Campaigners call on Suffolk County Council to make urgent changes to controversial school transport policy at public meeting in Nayland
Parent campaigners against controversial changes to school transport have vowed to keep up the pressure on under-fire education chiefs, calling for urgent changes to the policy.
Parents organised a public meeting in Nayland on Tuesday night to discuss issues with the new policy, which takes effect from September 2019.
It comes as 472 applications for home-to-school transport remained outstanding as of Tuesday morning, with a week to go until the new term started.
Emma Bishton, one of the parent campaigners, said there was “no understanding of how worrying and frustrating it is for parents who don’t know what’s happening with a week to go”.
She said: “As a pressure group, we still want to see the policy taken off the table and have a whole other look at it.
“But overnight there are things that could be addressed – the issue of split villages, allowing siblings to attend the same school and guaranteeing some certainty around spare seats.
“They could do that without overturning the whole policy and make life a whole lot better for people.”
Around 30-40 parents from across Suffolk gathered for the meeting on Tuesday night, with many having issues with the applications for spare seats.
However, the council claimed on Tuesday morning that many spare seats could not be allocated until after the GCSE results earlier this month, and said that all applications for funded transport received on time had been given an outcome.
Suffolk County Council Labour education spokesman Jack Abbott , who attended the meeting,said: “Parents were really frustrated and upset, and you can understand why. They and hundreds more have been left in limbo all summer with their children starting school in a matter of days.
“There has been no acknowledgement or apology from those who have caused this situation and you have to wonder whether they will do anything to stop this from happening again next year.
“A number of obvious changes could and should be made immediately to alleviate some of the stress that has been forced on families – sibling exemptions, a spare seat guarantee for five years, a flexible, common-sense approach to the ‘nearest school’ criteria.
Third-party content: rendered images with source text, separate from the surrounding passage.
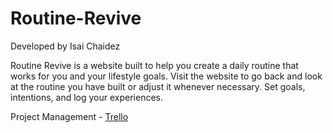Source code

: # Routine-Revive

Developed by Isai Chaidez

Routine Revive is a website built to help you create a daily routine that works for you and your lifestyle goals. Visit the website to go back and look at the routine you have built or adjust it whenever necessary. Set goals, intentions, and log your experiences.

Project Management - [Trello](https://trello.com/b/S01aviqA/routine-revive)
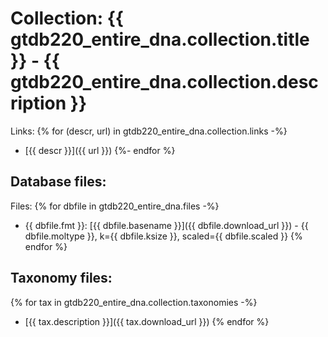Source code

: # Collection: {{ gtdb220_entire_dna.collection.title }} - {{ gtdb220_entire_dna.collection.description }}

Links:
{% for (descr, url) in gtdb220_entire_dna.collection.links -%}
* [{{ descr }}]({{ url }})
{%- endfor %}

## Database files:

Files:
{% for dbfile in gtdb220_entire_dna.files -%}
   * {{ dbfile.fmt }}: [{{ dbfile.basename }}]({{ dbfile.download_url }}) - {{ dbfile.moltype }}, k={{ dbfile.ksize }}, scaled={{ dbfile.scaled }}
{% endfor %}

## Taxonomy files:

{% for tax in gtdb220_entire_dna.collection.taxonomies -%}
* [{{ tax.description }}]({{ tax.download_url }})
{% endfor %}
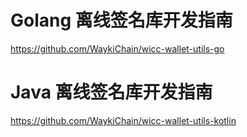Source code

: # Golang 离线签名库开发指南

https://github.com/WaykiChain/wicc-wallet-utils-go

# Java 离线签名库开发指南

https://github.com/WaykiChain/wicc-wallet-utils-kotlin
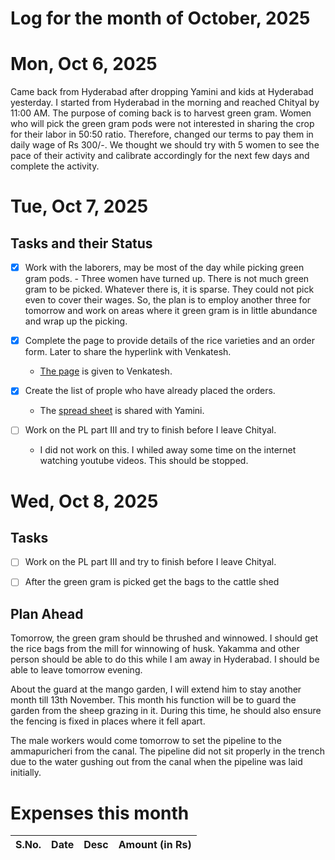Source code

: Log for the month of October, 2025
==========================

# Mon, Oct 6, 2025

Came back from Hyderabad after dropping Yamini and kids at
Hyderabad yesterday.  I started from Hyderabad in the
morning and reached Chityal by 11:00 AM.  The purpose of
coming back is to harvest green gram.  Women who will pick
the green gram pods were not interested in sharing the crop
for their labor in 50:50 ratio.  Therefore, changed our
terms to pay them in daily wage of Rs 300/-.  We thought we
should try with 5 women to see the pace of their activity and
calibrate accordingly for the next few days and complete the
activity.


# Tue, Oct 7, 2025

## Tasks and their Status

- [X] Work with the laborers, may be most of the day while
      picking green gram pods.
      - Three women have turned up.  There is not much green
        gram to be picked.  Whatever there is, it is sparse.
        They could not pick even to cover their wages.  So,
        the plan is to employ another three for tomorrow and
        work on areas where it green gram is in little
        abundance and wrap up the picking.

- [X] Complete the page to provide details of the rice
      varieties and an order form.  Later to share the
      hyperlink with Venkatesh.  
  - [The
    page](https://travula.github.io/coopious-2025/rice.html)
    is given to Venkatesh.  

- [X] Create the list of prople who have already placed the
      orders.  
  - The [spread
    sheet](https://docs.google.com/spreadsheets/d/1YDC1iYJN1Q-j2xWHp7oOR9w7oLIPF7xVHBDZoqQIlOc/edit?usp=drive_link)
    is shared with Yamini.  

- [ ] Work on the PL part III and try to finish before I
      leave Chityal.
      
  - I did not work on this.  I whiled away some time on the
    internet watching youtube videos.  This should be
    stopped.


# Wed, Oct 8, 2025

## Tasks
- [ ] Work on the PL part III and try to finish before I
      leave Chityal.
      
- [ ] After the green gram is picked get the bags to the
      cattle shed

## Plan Ahead

Tomorrow, the green gram should be thrushed and winnowed.  I
should get the rice bags from the mill for winnowing of
husk.  Yakamma and other person should be able to do this
while I am away in Hyderabad.  I should be able to leave
tomorrow evening.  

About the guard at the mango garden, I will extend him to
stay another month till 13th November.  This month his
function will be to guard the garden from the sheep grazing
in it.  During this time, he should also ensure the
fencing is fixed in places where it fell apart.  

The male workers would come tomorrow to set the pipeline to
the ammapuricheri from the canal.  The pipeline did not sit
properly in the trench due to the water gushing out from the
canal when the pipeline was laid initially.  


# Expenses this month

| S.No. | Date | Desc | Amount (in Rs) |
|-------|------|:-----|---------------:|


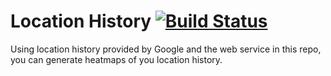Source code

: # Location History [![Build Status](https://travis-ci.org/TickleThePanda/location-history.svg?branch=master)](https://travis-ci.org/TickleThePanda/location-history)

Using location history provided by Google and the web service in this repo, you can generate heatmaps of you location history.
“However, even these changes won’t be enough to save this policy which is fundamentally flawed and needs to be urgently reviewed. The time for intransigence is over – families need to be listened to and big changes need to be made.”
Some parents raised concerns that applications for spare seats would have to be made each term, although a council spokesman said this was not the case, and spare seat applications only needed to be made once per school year.
According to the council, it had received 783 late applications, and a further 178 were made last week, although Ms Bishton said: “You have to wonder if people are putting in that number of late applications whether it was communicated properly in the first place.”
The changes effectively mean that only children whose nearest school is two miles or more away from their home will receive funded transport, although parents could purchase spare seats on buses if they wished to send their child elsewhere.
However, some parents have argued that the policy did not work where children’s siblings already have a place on a school bus and, in order to prevent a child going to a different school than their siblings, parents were being forced to purchase spare seats.
Cllr Gordon Jones, Suffolk County Council’s cabinet member for education, did not issue a new statement, but on Tuesday morning said: “I am pleased to confirm that at this point every child whose application was received on time and who is entitled to SCC funded school travel has received confirmation of their application outcome. All current pupils, who remain entitled to SCC funded school travel, have also had their seats confirmed.
“I do understand the frustration of families who may feel they have not had the outcome they expected but I also know that many families are working together with their schools and the council to come up with potential local solutions to share transport costs or find alternative transport arrangements where possible.”